1. Department: Food

Trunk Music:  In Miami, Grocery Shopping Takes To The Streets

Good piece in the New York Times about how, in Florida’s Miami-Dade County, vendors “can be found in parking lots and along busy roads … They turn their open car trunks into makeshift cafeterias or grocery stores, selling produce, tamales, seafood and meats. They shout their sales pitches, lighthearted Spanish rhymes, as they follow shoppers coming and going from the stores.”

Many of the vendors “are from rural Cuba; they are familiar with growing, maintaining and selling produce. Other roadside salespeople make meals like tamales from their homes and sell them on the streets, sweating in the humidity as they sit in lawn chairs next to their cars … Many of these vendors operate alone, but others, like Sabor de Mi Cuba, have a fleet of cars throughout the county that deliver tamales to customers all year. They also sell in parking lots or at businesses that welcome them, like barber shops and nail salons in shopping centers.”

The Times notes that “many of these peddlers are unlicensed. In Hialeah, a Cuban American neighborhood, street vendors can get an annual license for $50 to sell items like bottled water, flowers and whole fruit.”  But those licenses do not extend to things like baked goods and tamales made with corn and pork.”

KC’s View:

A lot of these folks are just trying to make a living, though that doesn’t address the issue of food safety;  it also doesn’t help traditional retailers that find themselves competing with these insurgents.

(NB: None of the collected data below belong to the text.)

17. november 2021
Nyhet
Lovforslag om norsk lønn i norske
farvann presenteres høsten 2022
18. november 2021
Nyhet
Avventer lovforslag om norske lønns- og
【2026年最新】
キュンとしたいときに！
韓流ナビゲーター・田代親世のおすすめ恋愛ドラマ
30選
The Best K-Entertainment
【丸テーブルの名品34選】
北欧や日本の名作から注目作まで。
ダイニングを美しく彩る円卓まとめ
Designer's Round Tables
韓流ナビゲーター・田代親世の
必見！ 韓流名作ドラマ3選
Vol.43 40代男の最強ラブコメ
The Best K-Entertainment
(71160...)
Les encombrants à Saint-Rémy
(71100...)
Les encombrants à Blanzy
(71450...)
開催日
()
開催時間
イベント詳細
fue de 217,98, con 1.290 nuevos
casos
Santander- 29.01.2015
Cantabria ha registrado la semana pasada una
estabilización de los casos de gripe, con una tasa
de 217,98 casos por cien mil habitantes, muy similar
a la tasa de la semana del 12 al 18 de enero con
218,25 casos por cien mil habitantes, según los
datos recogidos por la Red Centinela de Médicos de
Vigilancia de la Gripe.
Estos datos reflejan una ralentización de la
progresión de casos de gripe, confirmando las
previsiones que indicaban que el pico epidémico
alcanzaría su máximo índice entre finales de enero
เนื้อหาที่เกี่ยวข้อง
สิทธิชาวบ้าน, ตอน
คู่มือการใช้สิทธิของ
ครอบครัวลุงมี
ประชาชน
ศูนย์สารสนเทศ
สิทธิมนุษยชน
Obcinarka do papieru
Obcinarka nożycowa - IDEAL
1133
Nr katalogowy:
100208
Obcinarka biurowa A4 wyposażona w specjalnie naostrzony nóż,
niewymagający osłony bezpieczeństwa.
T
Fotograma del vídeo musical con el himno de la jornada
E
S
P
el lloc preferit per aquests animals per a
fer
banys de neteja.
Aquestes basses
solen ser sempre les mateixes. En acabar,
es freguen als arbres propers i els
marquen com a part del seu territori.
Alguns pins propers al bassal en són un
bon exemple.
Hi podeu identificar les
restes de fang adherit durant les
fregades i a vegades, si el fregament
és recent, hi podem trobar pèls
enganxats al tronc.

That said, if South Florida is like most other places around the country, there must be a lot of retailers looking for motivated, experienced employees who would love to have more traditional jobs with regular paychecks and benefits.  You’d think that somehow retailers could find a way to access all these street vendors and make them appealing offers.

Now, it may be that the regressive immigration laws we have in this country make this impossible.  That’s a different problem.  But there ought to be a way to match people who want to work, wherever they happen to be from and whatever their immigration status, with companies that can’t find enough employees.